Term limits prohibited five of the county council's nine members from seeking reelection, ensuring that the panel will be dramatically reshaped in November and touching off a mad scramble among 45 candidates -- some established, others virtual unknowns.

In the race for the open seat in District 1, according to early returns, Mary Lehman held a strong lead in the race to replace Thomas E. Dernoga (D-Laurel), for whom she once served as a legislative aide.

In District 6, Leslie E. Johnson -- the wife of County Executive Jack B. Johnson (D), who is term-limited this year -- was leading a crowded field to replace Samuel H. Dean (D-Mitchellville).

In District 7, union organizer Karen Toles held a significant lead over five rivals in the race to succeed Camille Exum (D-Seat Pleasant). And in District 8, former state delegate Obie Patterson had pulled ahead of six competitors for the seat being vacated by Tony Knotts (D-Fort Washington).

In District 9, where 10 candidates were vying to replace Marilynn Bland (D-Clinton), Mel Franklin held a significant lead.

The election comes at a crucial time for Prince George's, which has been particularly hard hit by the recession, recording more foreclosures than any other county in Maryland. The new council will take office at a time of difficult budget gaps and as Prince George's continues to struggle to improve its schools and attract jobs.

Council members and the county executive are limited to two consecutive four-year terms.
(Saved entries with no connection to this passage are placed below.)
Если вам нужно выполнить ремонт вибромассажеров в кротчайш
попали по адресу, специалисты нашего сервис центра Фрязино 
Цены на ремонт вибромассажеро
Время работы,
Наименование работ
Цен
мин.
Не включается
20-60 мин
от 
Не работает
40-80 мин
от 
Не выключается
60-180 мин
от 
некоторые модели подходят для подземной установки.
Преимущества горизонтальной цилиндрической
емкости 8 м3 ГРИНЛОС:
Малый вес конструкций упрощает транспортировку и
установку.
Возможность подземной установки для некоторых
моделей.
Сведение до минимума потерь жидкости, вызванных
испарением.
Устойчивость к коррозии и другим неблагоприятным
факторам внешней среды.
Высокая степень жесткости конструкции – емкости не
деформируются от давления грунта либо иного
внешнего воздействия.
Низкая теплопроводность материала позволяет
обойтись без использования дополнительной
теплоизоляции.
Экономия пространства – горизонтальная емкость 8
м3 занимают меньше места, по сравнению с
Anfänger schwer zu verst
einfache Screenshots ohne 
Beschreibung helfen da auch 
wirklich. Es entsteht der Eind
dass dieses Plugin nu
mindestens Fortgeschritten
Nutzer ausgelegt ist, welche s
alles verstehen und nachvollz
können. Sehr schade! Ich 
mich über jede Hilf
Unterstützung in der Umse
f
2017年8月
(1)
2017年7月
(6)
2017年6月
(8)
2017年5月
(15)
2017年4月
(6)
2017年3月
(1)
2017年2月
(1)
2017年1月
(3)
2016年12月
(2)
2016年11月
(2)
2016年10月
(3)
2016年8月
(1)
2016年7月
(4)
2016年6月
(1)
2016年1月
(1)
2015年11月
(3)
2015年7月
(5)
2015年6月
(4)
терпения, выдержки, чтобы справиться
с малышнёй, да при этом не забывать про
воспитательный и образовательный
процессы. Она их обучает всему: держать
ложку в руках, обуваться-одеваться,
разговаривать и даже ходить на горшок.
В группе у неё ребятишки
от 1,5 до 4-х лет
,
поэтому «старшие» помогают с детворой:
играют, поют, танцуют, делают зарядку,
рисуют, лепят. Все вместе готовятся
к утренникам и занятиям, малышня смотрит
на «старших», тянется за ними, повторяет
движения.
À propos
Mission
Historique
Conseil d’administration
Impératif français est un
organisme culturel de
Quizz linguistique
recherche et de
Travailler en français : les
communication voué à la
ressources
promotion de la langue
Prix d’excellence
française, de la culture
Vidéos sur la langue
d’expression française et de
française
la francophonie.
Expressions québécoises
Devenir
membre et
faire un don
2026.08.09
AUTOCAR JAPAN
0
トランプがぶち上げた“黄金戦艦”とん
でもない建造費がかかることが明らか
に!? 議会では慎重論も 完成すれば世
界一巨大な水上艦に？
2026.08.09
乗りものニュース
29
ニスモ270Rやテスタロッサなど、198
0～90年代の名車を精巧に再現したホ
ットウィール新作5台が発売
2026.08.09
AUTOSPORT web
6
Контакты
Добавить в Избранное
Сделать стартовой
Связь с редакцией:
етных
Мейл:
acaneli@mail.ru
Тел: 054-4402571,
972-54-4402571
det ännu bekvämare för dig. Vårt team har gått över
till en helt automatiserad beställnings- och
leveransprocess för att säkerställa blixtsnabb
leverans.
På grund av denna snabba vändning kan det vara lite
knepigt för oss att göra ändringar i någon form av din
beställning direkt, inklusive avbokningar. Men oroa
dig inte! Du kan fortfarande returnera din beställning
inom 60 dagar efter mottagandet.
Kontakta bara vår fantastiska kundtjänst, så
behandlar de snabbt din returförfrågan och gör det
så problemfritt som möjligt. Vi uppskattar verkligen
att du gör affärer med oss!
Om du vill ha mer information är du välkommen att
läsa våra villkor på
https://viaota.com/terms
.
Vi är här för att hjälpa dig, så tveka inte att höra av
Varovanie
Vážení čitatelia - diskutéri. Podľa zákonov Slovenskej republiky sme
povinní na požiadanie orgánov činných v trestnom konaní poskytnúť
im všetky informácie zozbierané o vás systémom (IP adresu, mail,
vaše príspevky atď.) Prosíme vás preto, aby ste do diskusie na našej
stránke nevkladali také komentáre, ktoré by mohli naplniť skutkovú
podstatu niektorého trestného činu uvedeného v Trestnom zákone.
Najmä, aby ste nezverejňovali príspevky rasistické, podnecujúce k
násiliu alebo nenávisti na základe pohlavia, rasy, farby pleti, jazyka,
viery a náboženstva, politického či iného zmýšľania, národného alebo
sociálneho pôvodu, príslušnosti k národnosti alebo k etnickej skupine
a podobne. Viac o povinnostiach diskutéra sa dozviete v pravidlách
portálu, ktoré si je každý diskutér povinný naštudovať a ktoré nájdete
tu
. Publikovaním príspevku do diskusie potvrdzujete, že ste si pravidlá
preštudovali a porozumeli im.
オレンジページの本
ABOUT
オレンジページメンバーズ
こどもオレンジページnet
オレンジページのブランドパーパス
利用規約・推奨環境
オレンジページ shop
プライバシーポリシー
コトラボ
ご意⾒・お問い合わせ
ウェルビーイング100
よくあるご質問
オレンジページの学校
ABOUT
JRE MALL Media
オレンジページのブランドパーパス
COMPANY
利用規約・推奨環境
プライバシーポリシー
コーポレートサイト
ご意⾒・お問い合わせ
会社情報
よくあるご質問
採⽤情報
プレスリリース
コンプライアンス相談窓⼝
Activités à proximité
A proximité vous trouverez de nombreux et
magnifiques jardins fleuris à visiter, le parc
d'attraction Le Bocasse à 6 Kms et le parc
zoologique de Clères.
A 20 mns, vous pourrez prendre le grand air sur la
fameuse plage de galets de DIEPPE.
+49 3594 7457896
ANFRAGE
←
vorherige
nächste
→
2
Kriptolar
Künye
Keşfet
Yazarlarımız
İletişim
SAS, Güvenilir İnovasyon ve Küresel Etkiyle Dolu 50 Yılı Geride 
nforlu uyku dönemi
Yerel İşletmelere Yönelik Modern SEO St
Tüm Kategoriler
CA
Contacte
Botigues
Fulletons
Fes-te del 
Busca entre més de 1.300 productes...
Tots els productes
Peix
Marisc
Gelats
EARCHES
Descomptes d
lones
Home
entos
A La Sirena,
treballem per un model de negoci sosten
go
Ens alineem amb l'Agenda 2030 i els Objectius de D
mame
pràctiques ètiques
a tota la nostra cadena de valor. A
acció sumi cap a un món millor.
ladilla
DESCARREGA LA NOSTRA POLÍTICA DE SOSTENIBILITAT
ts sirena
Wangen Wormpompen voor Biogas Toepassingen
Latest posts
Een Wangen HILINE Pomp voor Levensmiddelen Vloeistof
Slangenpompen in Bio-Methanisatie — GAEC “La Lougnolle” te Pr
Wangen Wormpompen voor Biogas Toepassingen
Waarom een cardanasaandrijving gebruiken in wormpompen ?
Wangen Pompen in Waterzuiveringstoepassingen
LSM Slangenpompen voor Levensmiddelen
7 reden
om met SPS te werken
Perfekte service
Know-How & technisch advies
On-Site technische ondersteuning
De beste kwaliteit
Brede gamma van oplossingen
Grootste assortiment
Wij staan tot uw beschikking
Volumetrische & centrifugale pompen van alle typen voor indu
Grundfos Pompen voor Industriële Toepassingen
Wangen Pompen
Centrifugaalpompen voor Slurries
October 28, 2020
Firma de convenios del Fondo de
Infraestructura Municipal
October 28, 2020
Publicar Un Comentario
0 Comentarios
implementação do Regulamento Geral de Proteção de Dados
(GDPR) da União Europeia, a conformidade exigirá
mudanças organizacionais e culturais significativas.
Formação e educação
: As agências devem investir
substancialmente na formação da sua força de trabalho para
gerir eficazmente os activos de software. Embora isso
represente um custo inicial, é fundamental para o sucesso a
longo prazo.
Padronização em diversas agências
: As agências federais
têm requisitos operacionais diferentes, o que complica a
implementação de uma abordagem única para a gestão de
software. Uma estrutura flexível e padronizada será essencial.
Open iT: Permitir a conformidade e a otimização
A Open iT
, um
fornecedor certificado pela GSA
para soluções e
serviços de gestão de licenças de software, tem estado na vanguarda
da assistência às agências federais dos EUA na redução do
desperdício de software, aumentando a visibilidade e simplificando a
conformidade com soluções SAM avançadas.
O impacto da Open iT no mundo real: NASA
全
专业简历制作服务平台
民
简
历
The restriction was enacted in the early 1990s in part as a way to discourage corruption, although critics say it deprives the county of experienced public servants.

Because of Democrats' advantage in numbers over Republicans, the winners of Tuesday's primary are all but certain to win the general election in November.

Wayne K. Curry, a former county executive and a critic of the term limits, said having a majority of the council be relatively inexperienced newcomers is certain to make for "a dicey transformation." The council will also have to work with a new county executive.

"It's a critical time, and having an essentially green team coming in, they will have to work hard to compete," Curry said.